The AIM OF THIS PROJECT is project is to unravel functions of the PLCP super family in the degradation of seed storage proteins, leaf senescence and hypersensitive cell death. The approach is to deplete multiple genes encoding PLCPs using genome editing combined with classical genetics and investigate the effect of PLCP depletion on protein degradation. We will investigate proteomes of mutant plants using PROTOMAP and TAILS to identify putative substrates and unravel redundant proteolytic cascades. We will compare this with substrate specificities of each PLCP determined by PICS (Huesgen & Overall, 2012). These techniques will be combined with protease activity profiling (Morimoto & Van der Hoorn, 2015) to monitor the effects of gene inactivation on the PLCP activity landscape. These activities will be combined with germination, senescence and disease assays to elucidate biological roles of the PLCPs.
This is an exciting, challenging project for a devoted, inquisitive minded student with an appetite for protein biochemistry and genetics. Experience with molecular cloning is essential, and practice working with Arabidopsis and/or proteins is advantageous. The student will be part of a strong, dynamic interdisciplinary research team that exploits similar approaches to study proteolysis in other plants.
There are three application deadlines, but you are strongly encouraged to apply in November or January.
- Friday 16 November 2018
- Friday 25 January 2019
- Friday 1 March 2019
* Note: Applications must be submitted by 12 noon (midday) on these days.
Please ensure that you contact potential supervisors well in advance of these deadlines. Later applications may be considered if places are available.

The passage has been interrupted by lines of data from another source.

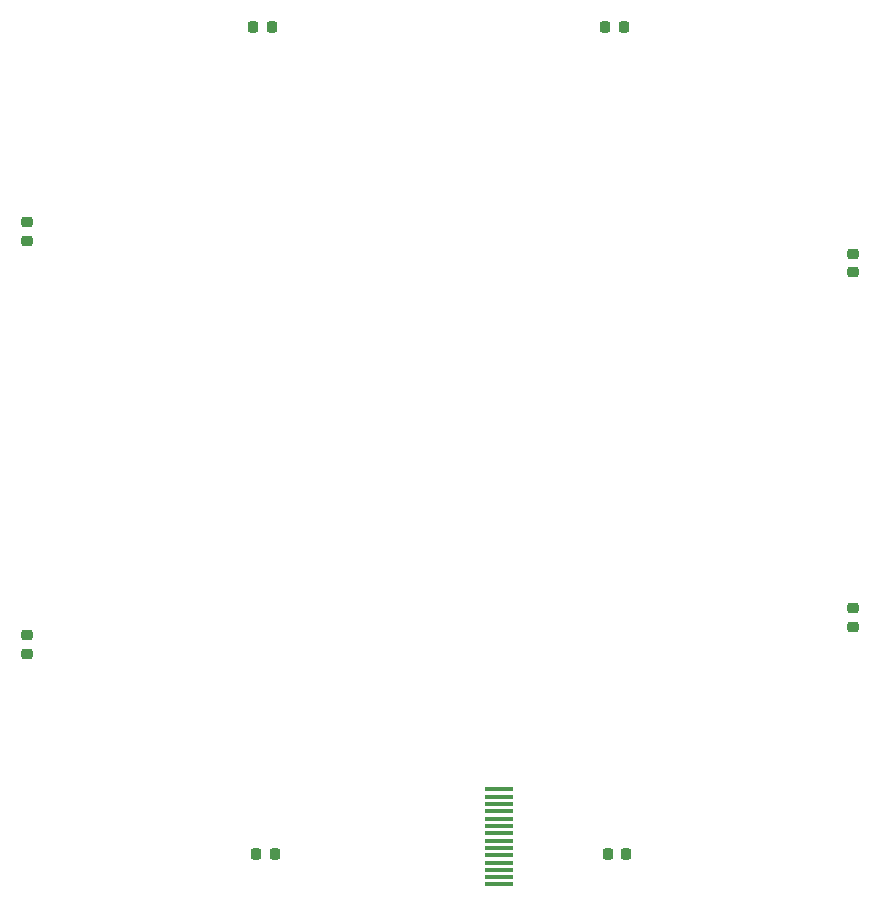
<source format=gbp>
G04 #@! TF.GenerationSoftware,KiCad,Pcbnew,(6.0.8)*
G04 #@! TF.CreationDate,2024-01-04T13:56:32-05:00*
G04 #@! TF.ProjectId,lb_mp1,6c625f6d-7031-42e6-9b69-6361645f7063,rev?*
G04 #@! TF.SameCoordinates,Original*
G04 #@! TF.FileFunction,Paste,Bot*
G04 #@! TF.FilePolarity,Positive*
%FSLAX46Y46*%
G04 Gerber Fmt 4.6, Leading zero omitted, Abs format (unit mm)*
G04 Created by KiCad (PCBNEW (6.0.8)) date 2024-01-04 13:56:32*
%MOMM*%
%LPD*%
G01*
G04 APERTURE LIST*
G04 Aperture macros list*
%AMRoundRect*
0 Rectangle with rounded corners*
0 $1 Rounding radius*
0 $2 $3 $4 $5 $6 $7 $8 $9 X,Y pos of 4 corners*
0 Add a 4 corners polygon primitive as box body*
4,1,4,$2,$3,$4,$5,$6,$7,$8,$9,$2,$3,0*
0 Add four circle primitives for the rounded corners*
1,1,$1+$1,$2,$3*
1,1,$1+$1,$4,$5*
1,1,$1+$1,$6,$7*
1,1,$1+$1,$8,$9*
0 Add four rect primitives between the rounded corners*
20,1,$1+$1,$2,$3,$4,$5,0*
20,1,$1+$1,$4,$5,$6,$7,0*
20,1,$1+$1,$6,$7,$8,$9,0*
20,1,$1+$1,$8,$9,$2,$3,0*%
G04 Aperture macros list end*
%ADD10RoundRect,0.218750X0.256250X-0.218750X0.256250X0.218750X-0.256250X0.218750X-0.256250X-0.218750X0*%
%ADD11RoundRect,0.218750X0.218750X0.256250X-0.218750X0.256250X-0.218750X-0.256250X0.218750X-0.256250X0*%
%ADD12RoundRect,0.218750X-0.218750X-0.256250X0.218750X-0.256250X0.218750X0.256250X-0.218750X0.256250X0*%
%ADD13R,2.400000X0.320000*%
%ADD14RoundRect,0.218750X-0.256250X0.218750X-0.256250X-0.218750X0.256250X-0.218750X0.256250X0.218750X0*%
G04 APERTURE END LIST*
D10*
X114440000Y-79787500D03*
X114440000Y-78212500D03*
D11*
X165227500Y-131660000D03*
X163652500Y-131660000D03*
D12*
X133652500Y-61660000D03*
X135227500Y-61660000D03*
D13*
X154422500Y-134275000D03*
X154422500Y-133655000D03*
X154422500Y-133035000D03*
X154422500Y-132415000D03*
X154422500Y-131795000D03*
X154422500Y-131175000D03*
X154422500Y-130555000D03*
X154422500Y-129935000D03*
X154422500Y-129315000D03*
X154422500Y-128695000D03*
X154422500Y-128075000D03*
X154422500Y-127455000D03*
X154422500Y-126835000D03*
X154422500Y-126215000D03*
D12*
X163440000Y-61660000D03*
X165015000Y-61660000D03*
D14*
X184440000Y-80872500D03*
X184440000Y-82447500D03*
X184440000Y-110872500D03*
X184440000Y-112447500D03*
D11*
X135440000Y-131660000D03*
X133865000Y-131660000D03*
D10*
X114440000Y-114747500D03*
X114440000Y-113172500D03*
M02*

</source>
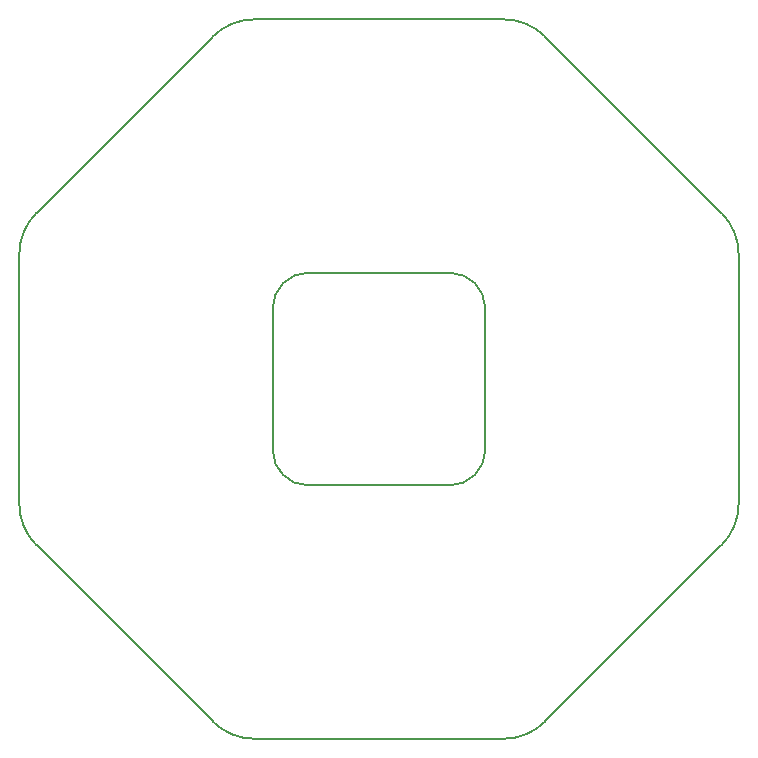
<source format=gm1>
G04 #@! TF.GenerationSoftware,KiCad,Pcbnew,7.0.10*
G04 #@! TF.CreationDate,2024-07-17T21:57:28-05:00*
G04 #@! TF.ProjectId,Swarm Robot,53776172-6d20-4526-9f62-6f742e6b6963,rev?*
G04 #@! TF.SameCoordinates,Original*
G04 #@! TF.FileFunction,Profile,NP*
%FSLAX46Y46*%
G04 Gerber Fmt 4.6, Leading zero omitted, Abs format (unit mm)*
G04 Created by KiCad (PCBNEW 7.0.10) date 2024-07-17 21:57:28*
%MOMM*%
%LPD*%
G01*
G04 APERTURE LIST*
G04 #@! TA.AperFunction,Profile*
%ADD10C,0.200000*%
G04 #@! TD*
G04 APERTURE END LIST*
D10*
X144000000Y-91000000D02*
G75*
G03*
X141000000Y-94000000I0J-3000000D01*
G01*
X135920219Y-71008402D02*
X121008402Y-85920219D01*
X180456064Y-110544247D02*
X180456064Y-89455753D01*
X178991579Y-114079762D02*
G75*
G03*
X180456064Y-110544247I-3535779J3535662D01*
G01*
X164079781Y-128991598D02*
X178991598Y-114079781D01*
X141000000Y-94000000D02*
X141000000Y-106000000D01*
X160544247Y-130456107D02*
G75*
G03*
X164079780Y-128991597I-47J5000007D01*
G01*
X139455753Y-69543893D02*
G75*
G03*
X135920220Y-71008403I47J-5000007D01*
G01*
X178991598Y-85920219D02*
X164079781Y-71008402D01*
X144000000Y-109000000D02*
X156000000Y-109000000D01*
X164079750Y-71008433D02*
G75*
G03*
X160544247Y-69543936I-3535550J-3535467D01*
G01*
X156000000Y-91000000D02*
X144000000Y-91000000D01*
X121008433Y-85920250D02*
G75*
G03*
X119543936Y-89455753I3535467J-3535550D01*
G01*
X119543936Y-89455753D02*
X119543936Y-110544247D01*
X180456107Y-89455753D02*
G75*
G03*
X178991597Y-85920220I-5000007J-47D01*
G01*
X160544247Y-69543936D02*
X139455753Y-69543936D01*
X141000000Y-106000000D02*
G75*
G03*
X144000000Y-109000000I3000000J0D01*
G01*
X121008402Y-114079781D02*
X135920219Y-128991598D01*
X156000000Y-109000000D02*
G75*
G03*
X159000000Y-106000000I0J3000000D01*
G01*
X159000000Y-94000000D02*
G75*
G03*
X156000000Y-91000000I-3000000J0D01*
G01*
X159000000Y-106000000D02*
X159000000Y-94000000D01*
X119543893Y-110544247D02*
G75*
G03*
X121008403Y-114079780I5000007J47D01*
G01*
X135920250Y-128991567D02*
G75*
G03*
X139455753Y-130456064I3535550J3535467D01*
G01*
X139455753Y-130456064D02*
X160544247Y-130456064D01*
M02*

</source>
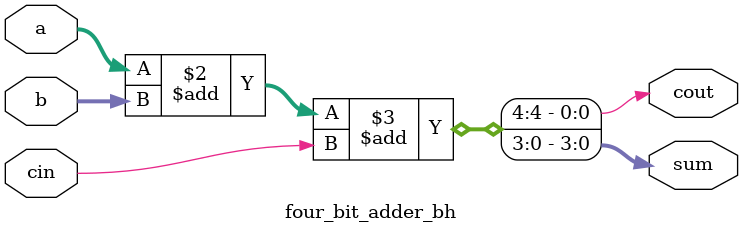
<source format=v>
module four_bit_adder_bh(sum, cout, a, b, cin);
    input [3:0] a, b;
    input cin;
    output reg [3:0] sum;
    output reg cout;
    always @(a, b, cin) begin
        {cout, sum} = a + b + cin;
    end
endmodule
</source>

Prospective students are encouraged to apply to the Oxford Interdisciplinary Bioscience DTP. International applicants are encouraged to explore scholarship options that are available to them through the University of Oxford, their home countries or organisations such as the Commonwealth Scholarship Commission.
Pruzinska, A., Shindo, T., Niessen, S., Kaschani, F., Toth, R., Millar, A. H., and Van der Hoorn, R. A. L. (2017) Major Cys protease activities are not essential for senescence in individually darkened Arabidopsis leaves. BMC Plant Biol. 17, 4.
Morimoto, K., and Van der Hoorn, R. A. L. (2016) The increasing impact of activity-based protein profiling in plant science. Plant Cell Physiol. 57, 446-461.
Lu, H., Chandrasekar, B., Oeljeklaus, J., Misas-Villamil, J. C., Wang, Z., Shindo, T., Bogyo, M., Kaiser, M., and Van der Hoorn, R. A. L. (2015) Subfamily-specific probes for Cys proteases display dynamic protease activities during seed germination. Plant Physiol. 168, 1462-1475.
Richau, K., Kaschani, F., Verdoes, M., Pansuriya, T. C., Niessen, S., Stüber, K., Overkleeft, H. S., Bogyo, M., and Van der Hoorn, R. A. L. (2012) Subclassification and biochemical analysis of plant papain-like cysteine proteases displays subfamily-specific characteristics. Plant Physiol. 158, 1583-1599.